The driver of the car that plunged onto the inbound Kensington Expressway early Saturday morning had refused to stop for an NFTA police vehicle, whose officer had noticed the car and another vehicle drag racing on Main Street moments before the deadly crash.

The Niagara Frontier Transportation Authority police officer who tried to conduct a traffic stop gave up the effort when the BMW driven by Kevin W. Brown started driving even faster on Woodlawn Avenue, heading toward the Humboldt Parkway guardrail beside the expressway, authorities said.

Brown, 47, of nearby Winslow Avenue, crashed through the guardrail, and his car exploded into flames when it landed on its roof atop a concrete Jersey barrier separating the inbound and outbound lanes of the expressway shortly after 1:15 a.m.
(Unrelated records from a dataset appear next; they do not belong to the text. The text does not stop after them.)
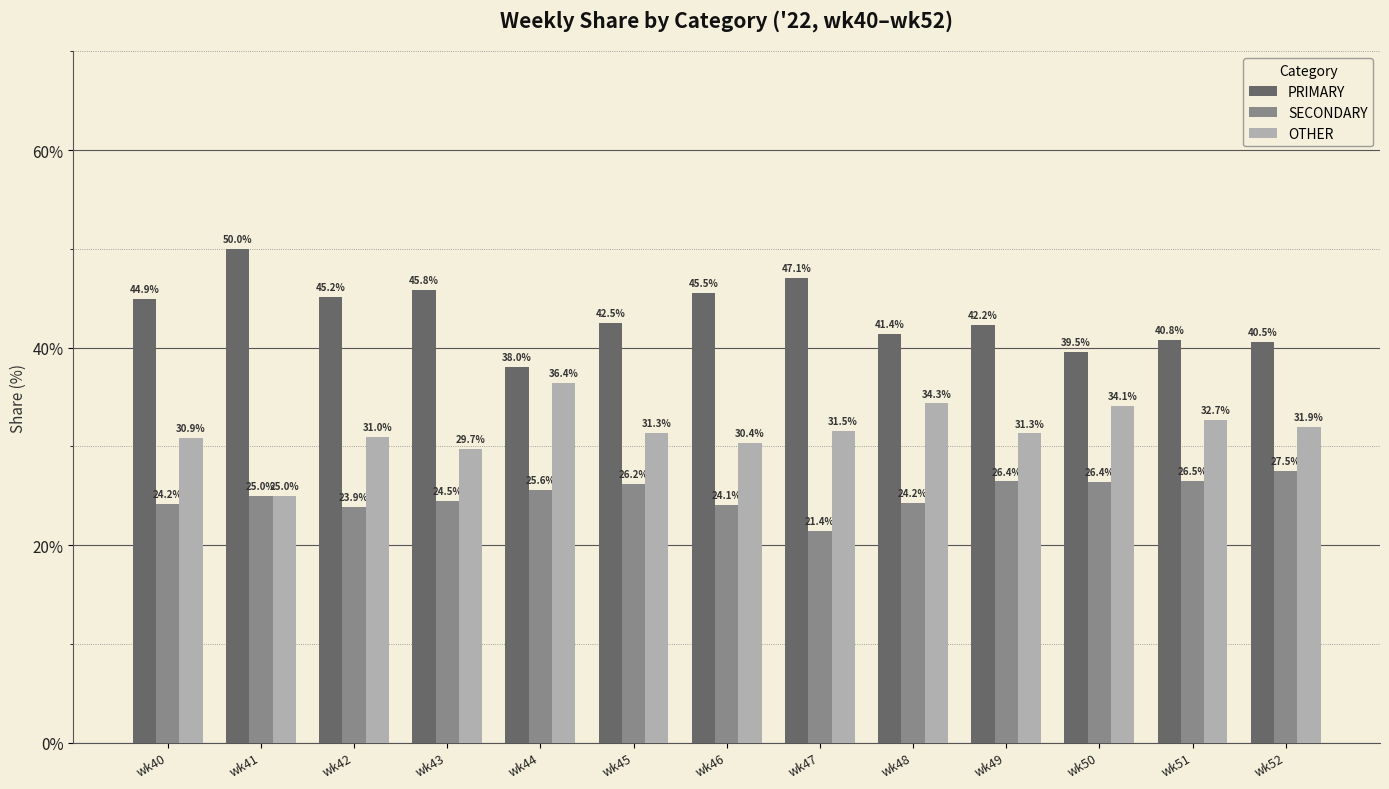

Rank the series by their maximum value, from lowest to highest.

SECONDARY, OTHER, PRIMARY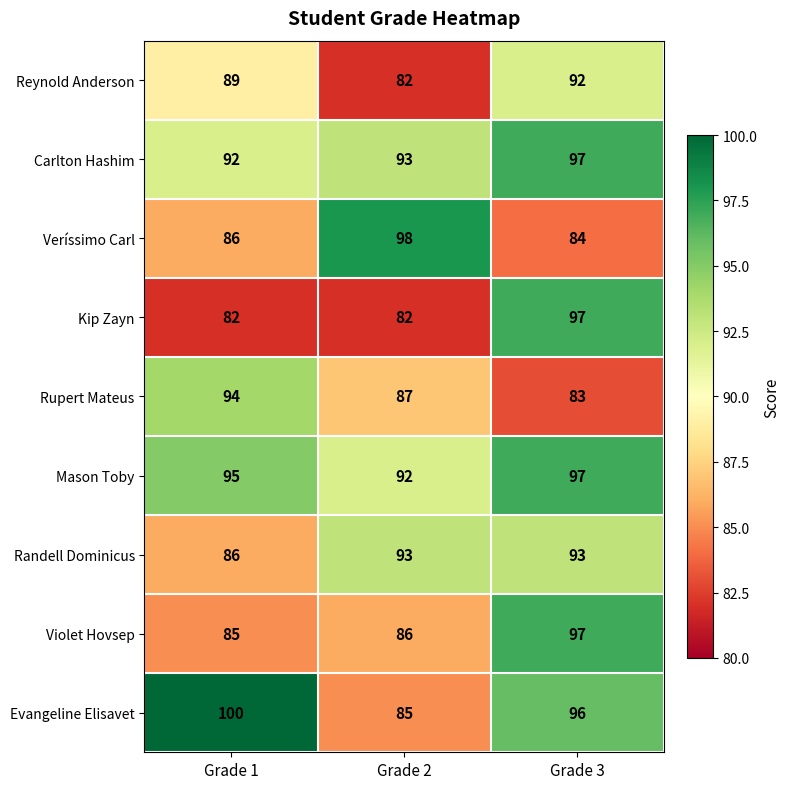

Which label corresponds to the largest value in the chart?

Grade 1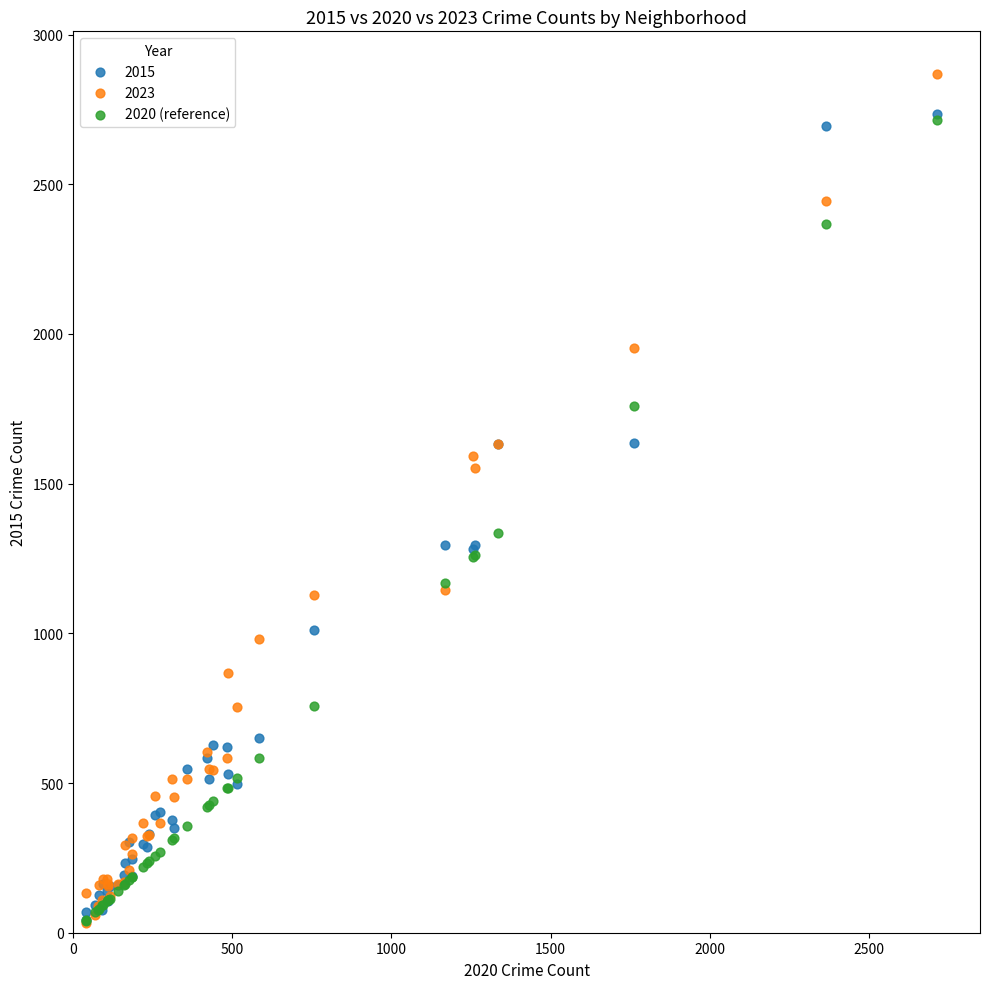

In the 2020 (reference) series, what Y value is closest to 1378?

1334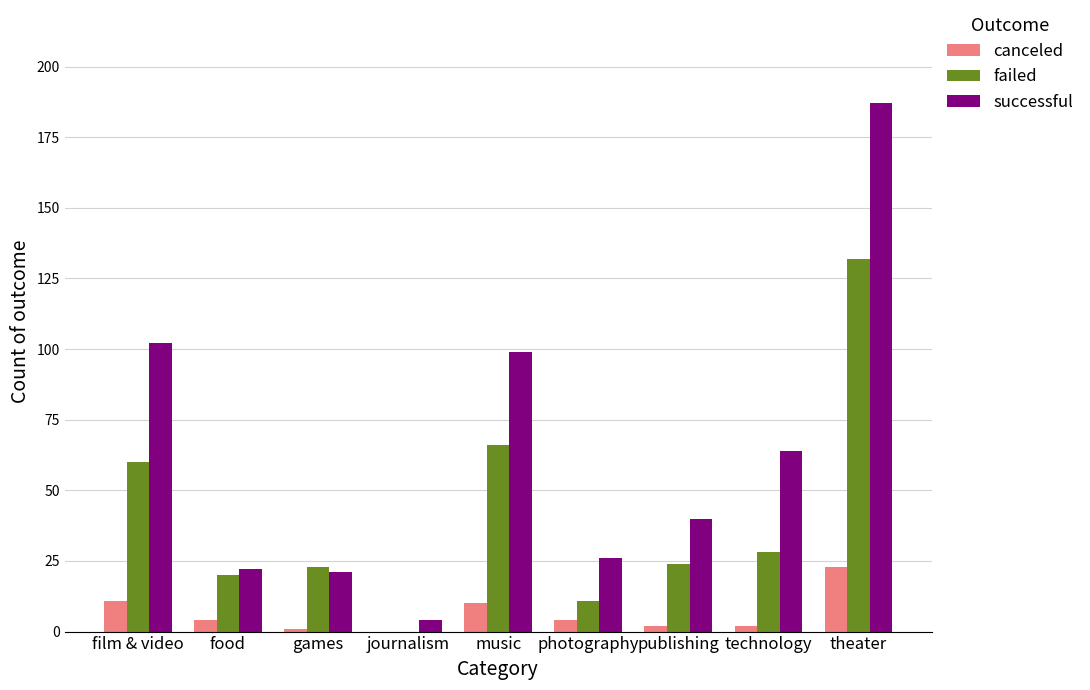

What is the sum of the failed values at publishing and photography?

35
Brown died in the crash.

The NFTA patrol car was one of two transit police vehicles that inadvertently become involved in trying to stop the two racing vehicles, according to authorities.

Initially, the NFTA officers were responding to a call to break up a fight on East Utica Street near Main Street when the officers heard gunshots.

The officers headed in their police cars onto Main Street, where they saw the vehicles racing.

Investigators said they believe that Brown challenged the 19-year-old driver of the other vehicle – a Lexus – to race him.

One the fast-moving vehicles almost struck one of the patrol cars, according to NFTA spokesman C. Douglas Hartmayer.

“The officer in that police car turned on his lights and siren, made a U-turn, and started following the car that nearly struck the police car in an attempt to conduct a traffic stop,” Hartmayer said.

The other officer followed the second car, and at about the same time, the BMW turned onto East Ferry Street, then onto Otis Place and finally onto Woodlawn.

When Brown increased his acceleration on Woodlawn, the NFTA officer disengaged from trying to stop that vehicle, police said.

The other NFTA police car succeeded in stopping the Lexus, and that driver is expected to be charged once the Erie County District Attorney’s Office completes its review of the case. The second driver’s identity has not yet been released.

As of late Monday, the NFTA was still conducting an internal investigation of the police response, Hartmayer said.

“When all the facts are in, all the material will be reviewed, and any decisions that need to be made going forward will be made once all the information is reviewed,” Hartmayer said.

The NFTA investigation, he added, is being conducted in conjunction with the Buffalo Police Department’s Accident Investigation Unit, the lead agency in the crash review.